1. D... A..., ressortissante malgache, née le 10 avril 2003, est entrée en France le 24 août 2024 munie d’un visa de long séjour en qualité d’étudiante. Elle s’est vu délivrer une carte de séjour temporaire, valable jusqu’au 24 février 2025. Elle a sollicité le 29 juillet 2025 le renouvellement de son titre de séjour. Par un arrêté du 7 novembre 2025, le préfet de la Gironde a refusé de lui délivrer le titre demandé, et a assorti sa décision d’une obligation de quitter le territoire français sous délai de trente jours en fixant le pays de destination. Mme A... demande au juge des référés, saisi sur le fondement de l’article L. 521-1 du code de justice administrative, d’ordonner la suspension de l’exécution de cet arrêté pris dans son ensemble.

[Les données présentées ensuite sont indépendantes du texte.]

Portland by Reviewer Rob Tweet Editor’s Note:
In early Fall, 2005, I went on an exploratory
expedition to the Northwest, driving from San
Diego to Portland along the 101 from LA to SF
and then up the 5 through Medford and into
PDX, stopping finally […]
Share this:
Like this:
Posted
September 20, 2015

2. D’une part, aux termes de l’article L. 521-1 du code de justice administrative : « Quand une décision administrative, même de rejet, fait l’objet d’une requête en annulation ou en réformation, le juge des référés, saisi d’une demande en ce sens, peut ordonner la suspension de l’exécution de cette décision, ou de certains de ses effets, lorsque l’urgence le justifie et qu’il est fait état d’un moyen propre à créer, en l’état de l’instruction, un doute sérieux quant à la légalité de la décision. (…) » et aux termes de l'article L. 522-1 de ce code : « Le juge des référés statue au terme d'une procédure contradictoire écrite ou orale. Lorsqu'il lui est demandé de prononcer les mesures visées aux articles L. 521-1 et L. 521-2, de les modifier ou d'y mettre fin, il informe sans délai les parties de la date et de l'heure de l'audience publique. (...) ». Aux termes de l'article R. 522-8-1 de ce code : « Par dérogation aux dispositions du titre V du livre III du présent code, le juge des référés qui entend décliner la compétence de la juridiction rejette les conclusions dont il est saisi par voie d’ordonnance ».

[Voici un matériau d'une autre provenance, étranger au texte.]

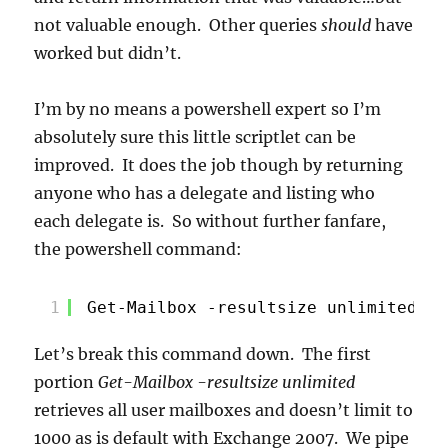
not valuable enough. Other queries
should
have
worked but didn’t.
I’m by no means a powershell expert so I’m
absolutely sure this little scriptlet can be
improved. It does the job though by returning
anyone who has a delegate and listing who
each delegate is. So without further fanfare,
the powershell command:
1
Get-Mailbox -resultsize unlimited | 
Let’s break this command down. The first
portion
Get-Mailbox -resultsize unlimited
retrieves all user mailboxes and doesn’t limit to
1000 as is default with Exchange 2007. We pipe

3. D’autre part, aux termes de l’article R. 431-20 du code de l’entrée et du séjour des étrangers et du droit d’asile : « Sous réserve de l'exception prévue à l'article R. 426-3, le titre de séjour est délivré par le préfet du département dans lequel l'étranger a sa résidence et, à Paris, par le préfet de police (…). ». Aux termes de l’article R. 312-1 du code de justice administrative : « Lorsqu'il n'en est pas disposé autrement par les dispositions de la section 2 du présent chapitre ou par un texte spécial, le tribunal administratif territorialement compétent est celui dans le ressort duquel a légalement son siège l'autorité qui, soit en vertu de son pouvoir propre, soit par délégation, a pris la décision attaquée (…). ». Aux termes de l’article R. 312-8 de ce code : « Les litiges relatifs aux décisions individuelles prises à l'encontre de personnes par les autorités administratives dans l'exercice de leurs pouvoirs de police relèvent de la compétence du tribunal administratif du lieu de résidence des personnes faisant l'objet des décisions attaquées à la date desdites décisions (…). ». En vertu de l’article R. 221-3 du même code : « Le siège et le ressort des tribunaux administratifs sont fixés comme suit : (…) Limoges : Corrèze, Creuse, Indre, Haute-Vienne ; (…) ».


4. Il résulte de l’instruction, comme confirmé à l’audience par la requérante et comme cela ressort du certificat de scolarité en BTS Management économie de la construction au lycée Caraminot d’Egletons, daté du 5 novembre 2025, que, à la date de l’arrêté contesté, soit le 7 novembre 2025, Mme A... résidait 18 Bis Avenue de Ventadour à Egletons dans le département de la Corrèze. Il résulte des dispositions précitées du code de justice administrative que la requête ne relève pas de la compétence territoriale du tribunal administratif de Bordeaux. Le litige relève de la seule compétence du tribunal administratif de Limoges. Par suite, la requête doit être rejetée en application des dispositions de l’article R. 522-8-1 du code de justice administrative.















O R D O N N E :

Article 1er : La requête n° 2508244 de Mme A... est rejetée.
Article 2 : La présente ordonnance sera notifiée à Mme D... A... et au préfet de la Gironde.

Fait à Bordeaux, le 10 décembre 2025.

Le juge des référés,

La greffière,



M. C...

La République mande et ordonne au préfet de la Gironde en ce qui le concerne, et à tous commissaires de justice à ce requis, en ce qui concerne les voies de droit commun contre les parties privées, de pourvoir à l’exécution de la présente ordonnance.